Очевидно, я потеряла сознание или погрузилась в сон. Когда я очнулась, то ощутила затвердевшую кровь на своих руках. Во мне не было никаких воспоминаний, я была пуста, как ведро из которого выплеснуто все содержимое.

— Она не говорит, — услышала я чей-то голос.

— Ты ее бил?

— Бил…

Никакой боли я не ощущала, мысль о том, что они били меня, а я не чувствовала ударов, вернула меня к действительности. В освещенной соседней комнате раздавались громкие голоса, но до меня они доносились, словно издалека…
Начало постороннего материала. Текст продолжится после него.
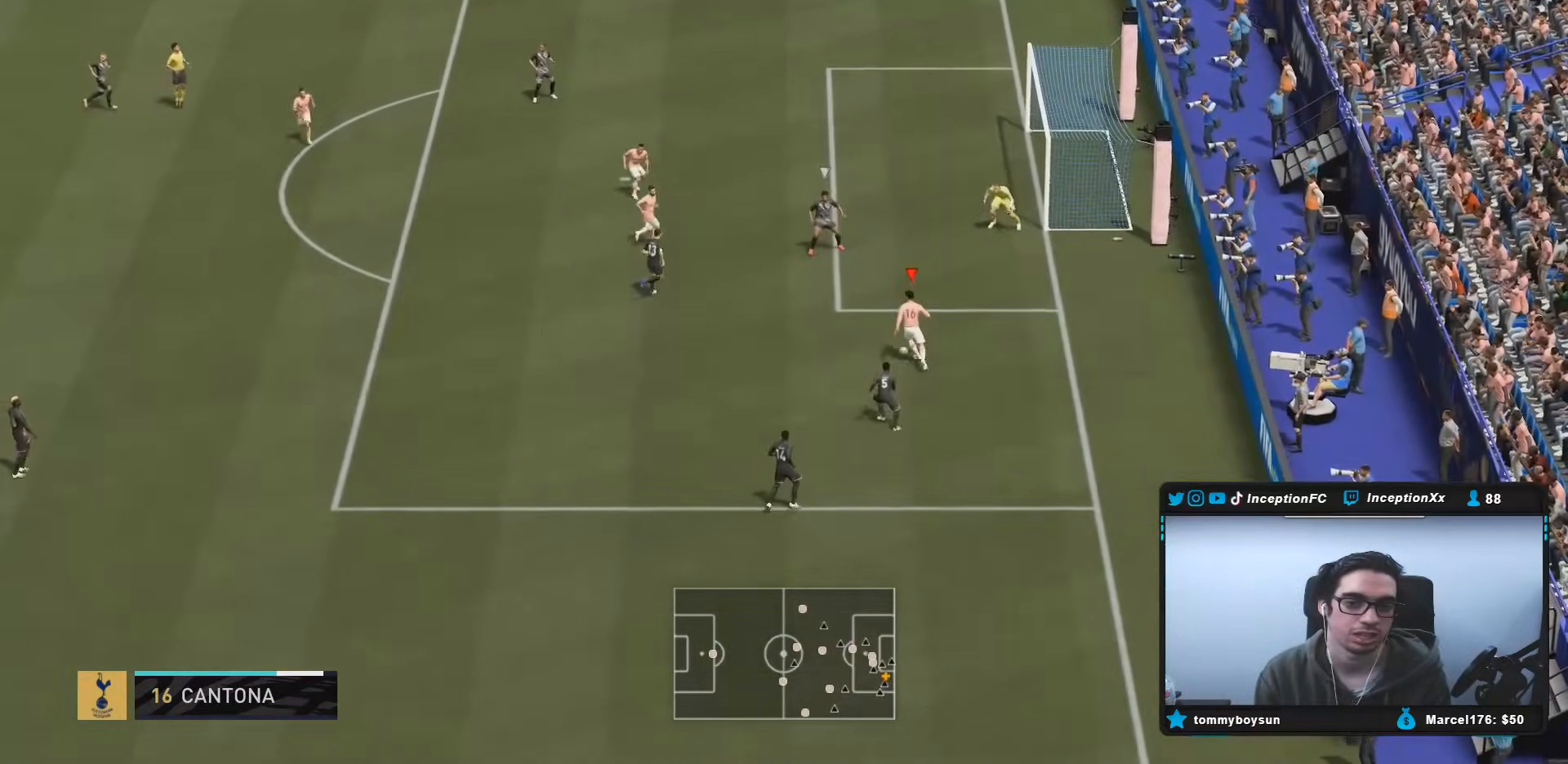
{"buttons": [], "left_stick": "center", "right_stick": "center", "events": [[83, "left_stick", "center"], [100, "right_stick", "up-left"], [183, "right_stick", "center"], [233, "right_stick", "down-right"], [350, "right_stick", "center"]]}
Ночь я провела без сна, прижавшись к стене. Покрытая плесенью стена была холодной, и я чувствовала, как холод проникает в каждую клеточку моего тела. Пальто мое было порвано, но подкладка не пострадала. Я вытянула ноги и впервые заметила, что колено распухло. Опухоль была большой, но не болезненной. «Значит, — сказала я себе, — это очень опасная опухоль». В соседней комнате голоса не смолкали. Поначалу казалось, что говорят они обо мне, но вскоре я поняла, что речь идет о какой-то давно взятой ссуде. Один из голосов жаловался, что выплата по этой ссуде разоряет его, и если бы не она — был бы он вполне свободным человеком.
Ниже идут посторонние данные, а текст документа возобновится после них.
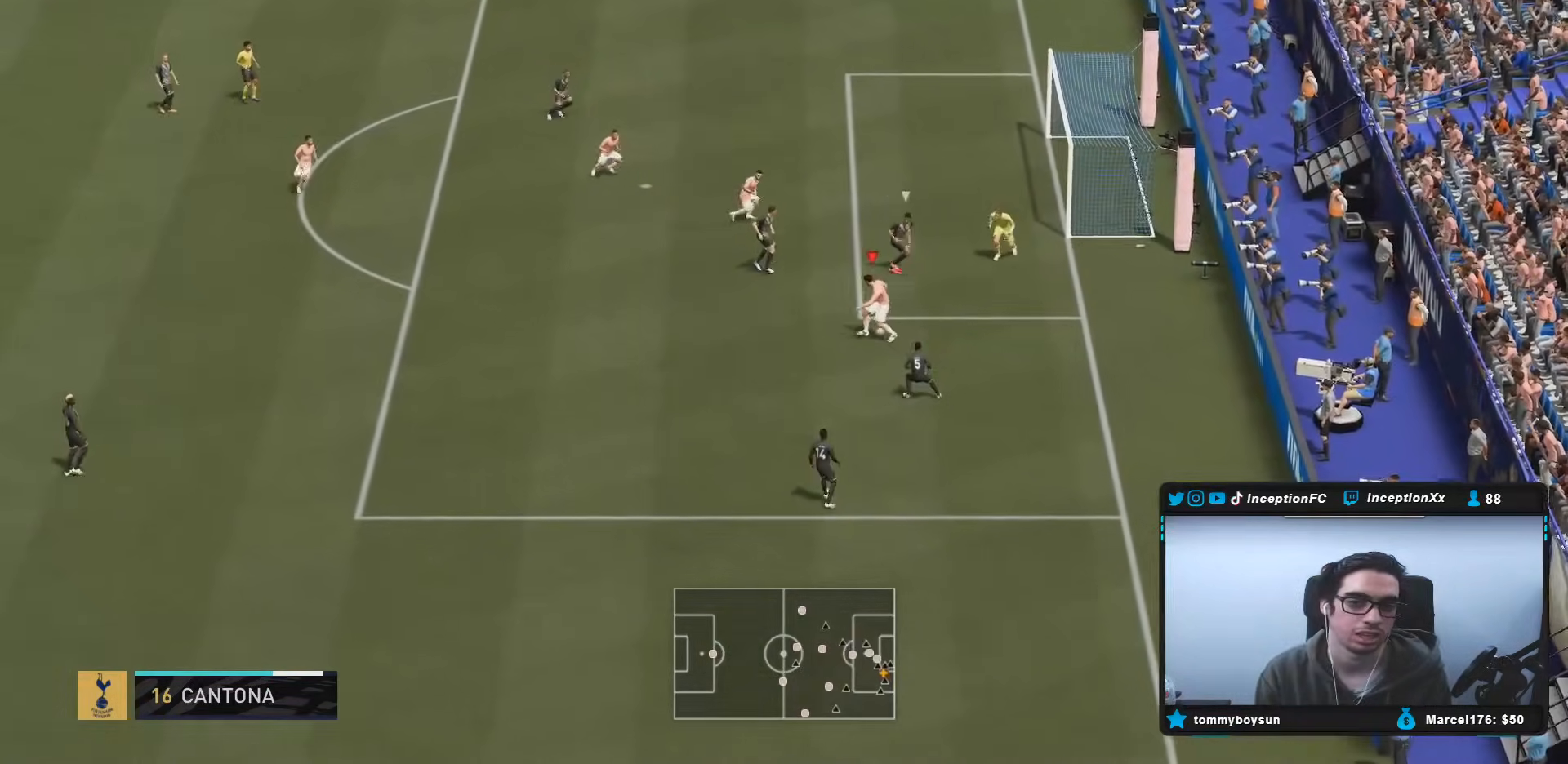
{"buttons": [], "left_stick": "up-left", "right_stick": "center", "events": [[83, "right_stick", "up"], [117, "TRIANGLE", "down"], [167, "right_stick", "center"], [217, "TRIANGLE", "up"], [217, "left_stick", "up-left"], [283, "right_stick", "right"], [350, "right_stick", "center"]]}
Воспоминания словно опустились на самое дно моей души, но все движения и шорохи вокруг себя я улавливала ясно, даже с какой-то преувеличенной отчетливостью. А еще обратила я внимание, что решетки моей камеры сделаны из толстых, редко расставленных прутьев.
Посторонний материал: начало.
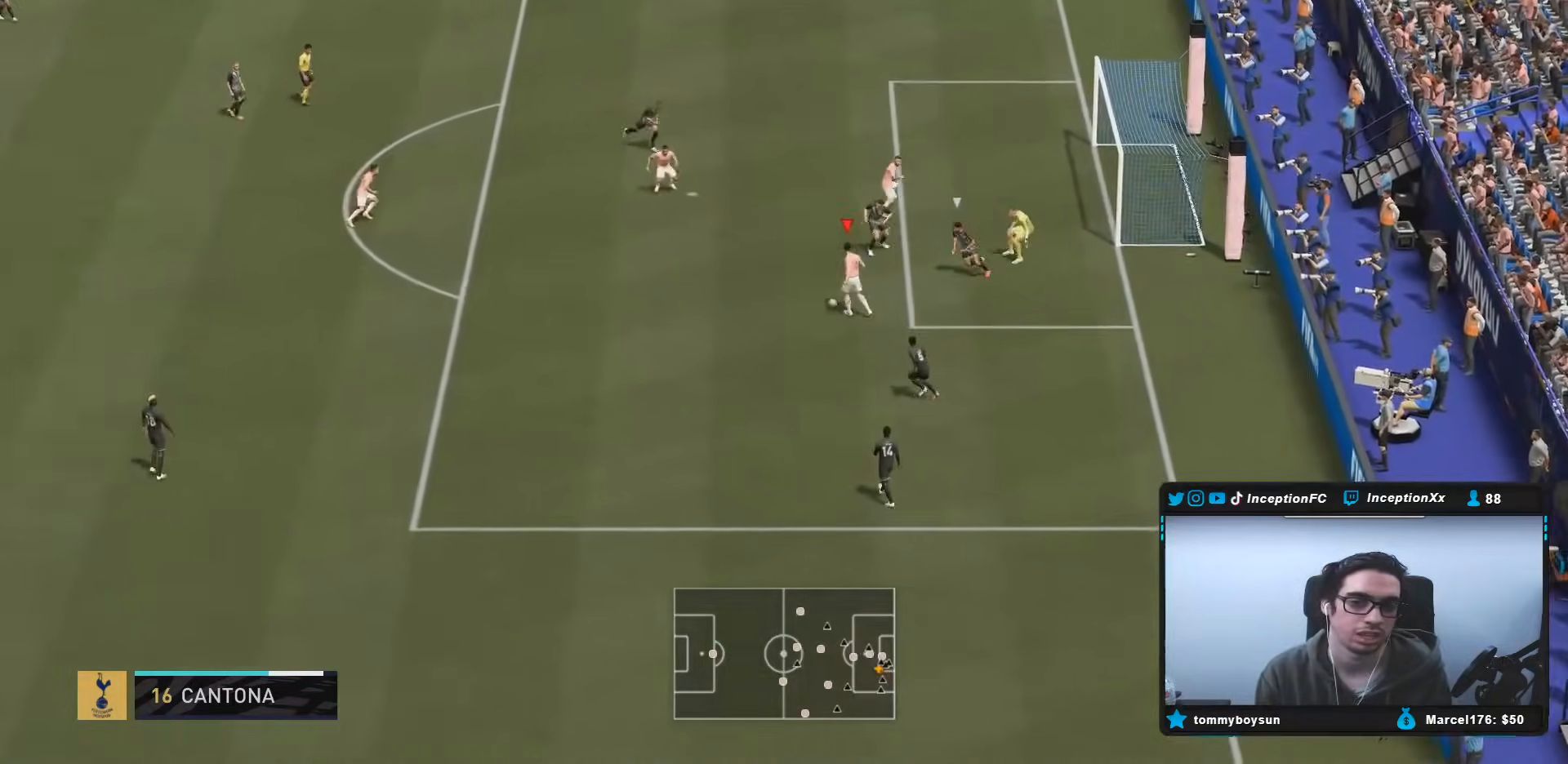
{"buttons": [], "left_stick": "center", "right_stick": "center", "events": [[50, "CIRCLE", "down"], [233, "CIRCLE", "up"], [283, "R2", "down"], [300, "L2", "down"], [467, "R2", "up"], [467, "left_stick", "center"], [500, "L2", "up"]]}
Затем мне удалось снять обувь. Обнаружилось, что и щиколотки мои тоже распухли, хоть и не так сильно. Мне вспомнилось, как мать моя, бывало, говорила: «Катерина рвет свои чулки так, что их потом и починить нельзя. Я уже устала повторять, что нельзя ползать по полу…» Было мне тогда три года, мать и отец еще разговаривали друг с другом, и в маминой жалобе звучали и ласка, и приязнь. Я радовалась, что она меня любит.

Появился жандарм и встал на пороге моей камеры. Выглядел он просто великаном. Бросил на меня взгляд, каким глядят на взбесившуюся скотину, и приказал:

— Встань, убийца!

Повинуясь его голосу, я встала на четвереньки, однако подняться на ноги у меня не хватило сил. Он явно видел, что я стараюсь встать, но мои усилия не показались ему достаточными, и он поднял на меня свою дубинку. Удар был сильным, и я свалилась на пол.

— Чего вы от меня хотите? — обратилась я к нему, как человек обращается к человеку.

— Не говори со мной так, будто ты — человек!

— Что же я должна делать?

— Не валяй дурочку, говори, как убийца, поняла?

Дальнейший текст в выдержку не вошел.